> WHAT IS NEEDED
One part of the entries below is wanted: the lines from the one containing "status tuan rumah Indonesia didapatkan pada" through the one containing "Gubernur Bali I". Write those out exactly and nothing else.

> ENTRIES SHOWN
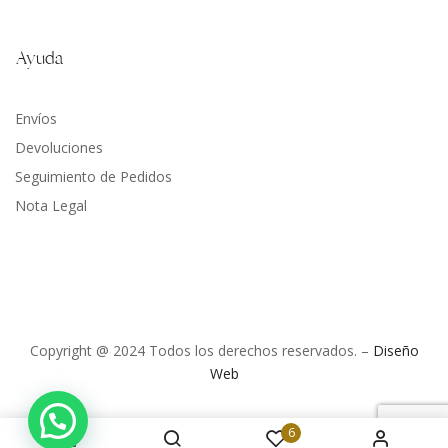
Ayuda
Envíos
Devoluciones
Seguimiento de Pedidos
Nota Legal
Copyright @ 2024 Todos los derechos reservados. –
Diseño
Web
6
==
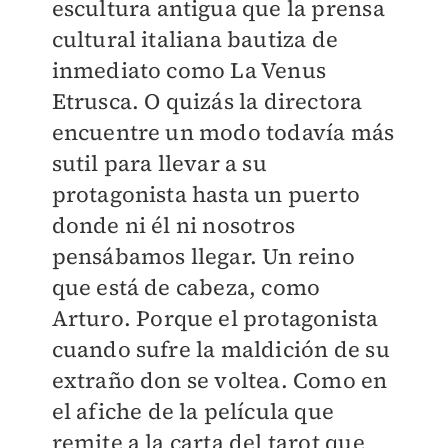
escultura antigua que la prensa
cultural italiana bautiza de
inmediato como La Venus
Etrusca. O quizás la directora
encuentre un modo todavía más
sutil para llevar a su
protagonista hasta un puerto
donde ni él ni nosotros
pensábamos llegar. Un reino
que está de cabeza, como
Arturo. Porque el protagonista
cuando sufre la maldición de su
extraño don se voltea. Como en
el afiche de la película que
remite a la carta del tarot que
* * *
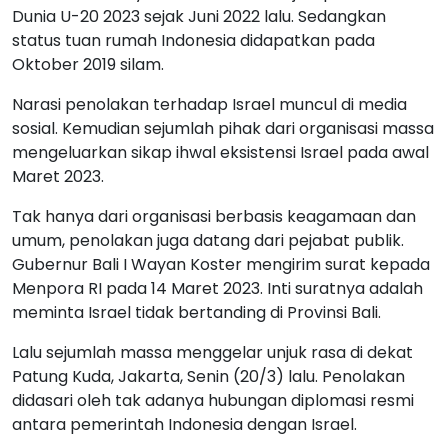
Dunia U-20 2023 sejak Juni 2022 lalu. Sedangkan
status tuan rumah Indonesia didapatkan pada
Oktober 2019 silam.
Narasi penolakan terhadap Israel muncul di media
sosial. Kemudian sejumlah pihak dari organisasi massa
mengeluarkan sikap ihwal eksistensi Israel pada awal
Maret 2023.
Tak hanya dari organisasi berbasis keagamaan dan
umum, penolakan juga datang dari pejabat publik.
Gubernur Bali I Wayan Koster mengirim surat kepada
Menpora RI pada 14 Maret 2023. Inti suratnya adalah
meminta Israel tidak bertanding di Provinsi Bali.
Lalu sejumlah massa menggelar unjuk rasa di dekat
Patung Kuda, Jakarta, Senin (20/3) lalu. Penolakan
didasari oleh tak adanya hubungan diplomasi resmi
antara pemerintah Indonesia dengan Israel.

> ANSWER
status tuan rumah Indonesia didapatkan pada
Oktober 2019 silam.
Narasi penolakan terhadap Israel muncul di media
sosial. Kemudian sejumlah pihak dari organisasi massa
mengeluarkan sikap ihwal eksistensi Israel pada awal
Maret 2023.
Tak hanya dari organisasi berbasis keagamaan dan
umum, penolakan juga datang dari pejabat publik.
Gubernur Bali I Wayan Koster mengirim surat kepada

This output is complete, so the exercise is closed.